Aqui, os opositores ao regime são queimados vivos com água a ferver. Às vezes, disparam contra eles. Em 2005, mais de 700 civis foram mortos durante uma manifestação em Andijan. Na Europa, muitos países reclamam sanções contra o Uzbequistão mas a Alemanha não seguiu o exemplo. Em vez disso, alguns ministros alemães visitaram o país, com uma delegação de grandes empresas. O Governo prefere não falar daquilo que a sua parceria pode representar para as crianças uzbeques. Um porta-voz limita-se a falar de um “sistema de supervisão” e de “diálogo regular”.

O comércio do algodão também é proveitoso para alguns bancos alemães, como o Commerzbank, parcialmente nacionalizado, que tem uma dependência em Tachkent. Entretanto, algumas marcas como a C&A e a Wal-Mart procuram evitar o algodão uzbeque.

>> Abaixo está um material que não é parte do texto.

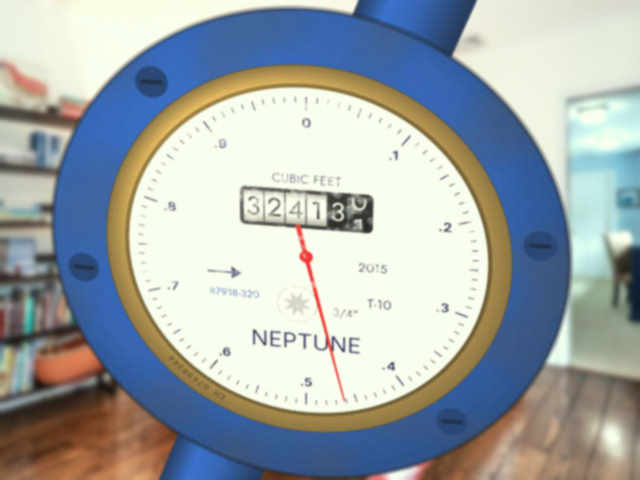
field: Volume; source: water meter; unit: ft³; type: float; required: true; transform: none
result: 324130.46 ft³
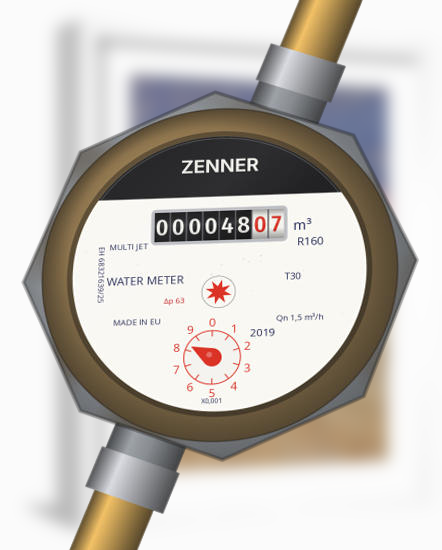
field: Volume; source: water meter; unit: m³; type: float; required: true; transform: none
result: 48.078 m³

Acidentes de trabalho e condições sanitárias deploráveis

No entanto, é difícil seguir o percurso do algodão, que os negociantes misturam com outros produtos. As receitas fruto do comércio de matérias-primas não têm todavia reflexo sobre o destino da população uzbeque. A economia continua a funcionar segundo modelos ultrapassados.

A produção de algodão é especialmente nefasta para o ambiente. Em volta do Mar de Aral, a taxa de desemprego atinge os 70%. Umida Nijasova, militante uzbeque dos Direitos Humanos, que conheceu as prisões do regime e que documenta a situação a partir de Berlim, fala de acidentes de trabalho e de condições sanitárias deploráveis.

A companhia Stadtlander apresenta uma imagem muito diferente do país. Gosta de patrocinar a festa da primavera uzbeque, organizada na bolsa do algodão de Bremen. É servido plov, prato tradicional uzbeque, e bailarinas uzbeques exibem- se em trajes cintilantes. Nas paredes, grandes cartazes apresentam a cidade do futuro, vista pelo Presidente Karimov. Por pouco, poder-se-ia pensar estar na televisão uzbeque.